*** Opening DATA SUPPLIED ***

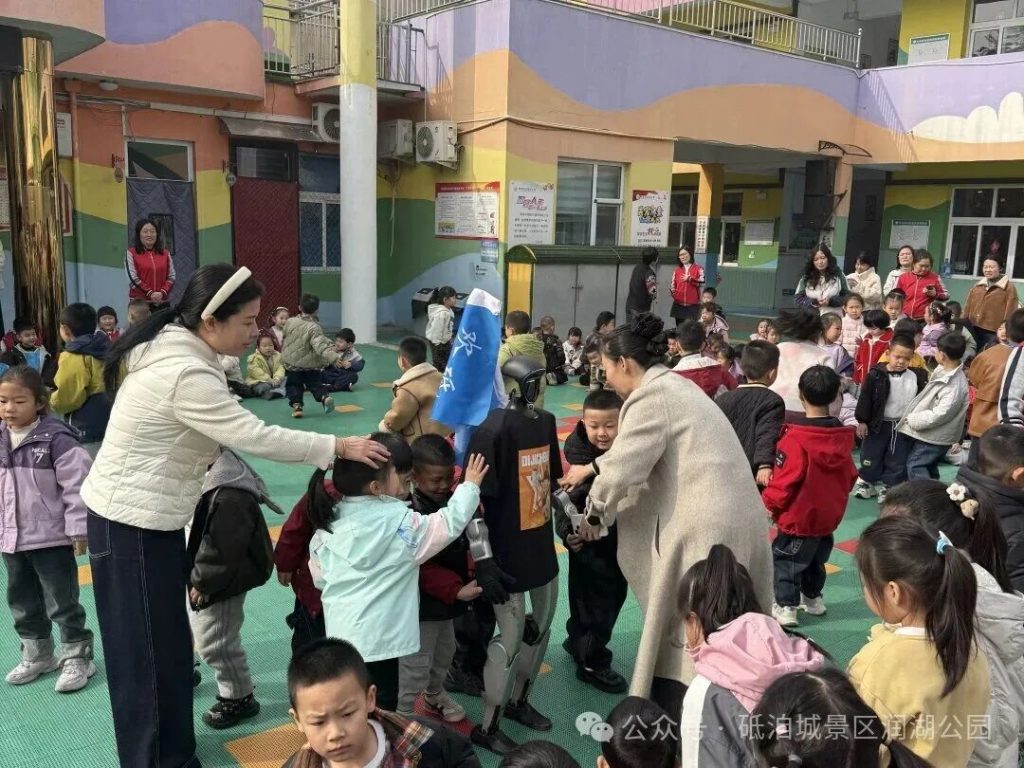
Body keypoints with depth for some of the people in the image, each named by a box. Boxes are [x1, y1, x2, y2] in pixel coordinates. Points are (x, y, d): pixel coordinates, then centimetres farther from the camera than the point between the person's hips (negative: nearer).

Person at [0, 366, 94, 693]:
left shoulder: (56, 438, -17)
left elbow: (76, 485, -16)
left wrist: (78, 529, -16)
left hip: (51, 537, -7)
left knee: (62, 602, 4)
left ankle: (76, 658, 19)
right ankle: (36, 655, 37)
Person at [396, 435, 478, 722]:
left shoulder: (452, 500, 0)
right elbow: (423, 568, -28)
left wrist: (466, 583, 7)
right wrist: (456, 590, -32)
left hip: (449, 599, 9)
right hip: (422, 604, -9)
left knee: (444, 654, 27)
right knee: (416, 665, 3)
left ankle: (434, 695, 51)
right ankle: (403, 716, 21)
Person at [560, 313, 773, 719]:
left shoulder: (650, 397, -13)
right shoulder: (671, 385, 18)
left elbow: (622, 469, -13)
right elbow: (636, 456, 28)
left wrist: (594, 516, 4)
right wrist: (590, 468, 35)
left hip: (706, 528, -9)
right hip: (732, 519, 9)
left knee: (683, 635, 3)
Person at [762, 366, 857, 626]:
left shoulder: (795, 438, -26)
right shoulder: (844, 435, -4)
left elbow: (784, 480, -22)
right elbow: (850, 475, 7)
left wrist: (769, 503, -6)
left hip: (798, 517, -7)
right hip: (829, 515, 7)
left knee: (786, 559, 7)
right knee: (816, 558, 24)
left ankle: (786, 607, 8)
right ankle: (812, 598, 38)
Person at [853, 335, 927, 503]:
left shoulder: (918, 377, -6)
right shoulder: (876, 374, -14)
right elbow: (865, 398, -9)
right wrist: (862, 421, -8)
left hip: (904, 426, 2)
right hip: (878, 424, -2)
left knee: (898, 461, 10)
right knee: (871, 457, 11)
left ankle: (888, 487, 24)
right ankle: (866, 481, 31)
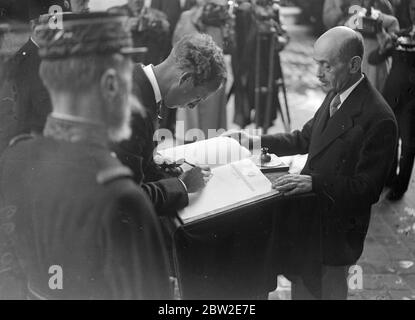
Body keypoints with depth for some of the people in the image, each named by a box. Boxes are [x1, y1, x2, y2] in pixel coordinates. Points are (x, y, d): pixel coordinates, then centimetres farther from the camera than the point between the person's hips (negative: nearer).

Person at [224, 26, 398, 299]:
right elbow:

*** Closing DATA SUPPLIED ***

## REQUIRED WORK
When you reach the line containing "right wrist: (862, 421, -8)" in the data above, start copying exactly, and stop after the line containing "right ankle: (866, 481, 31)".

## ANSWER FOR THIS EXERCISE
right wrist: (862, 421, -8)
left hip: (904, 426, 2)
right hip: (878, 424, -2)
left knee: (898, 461, 10)
right knee: (871, 457, 11)
left ankle: (888, 487, 24)
right ankle: (866, 481, 31)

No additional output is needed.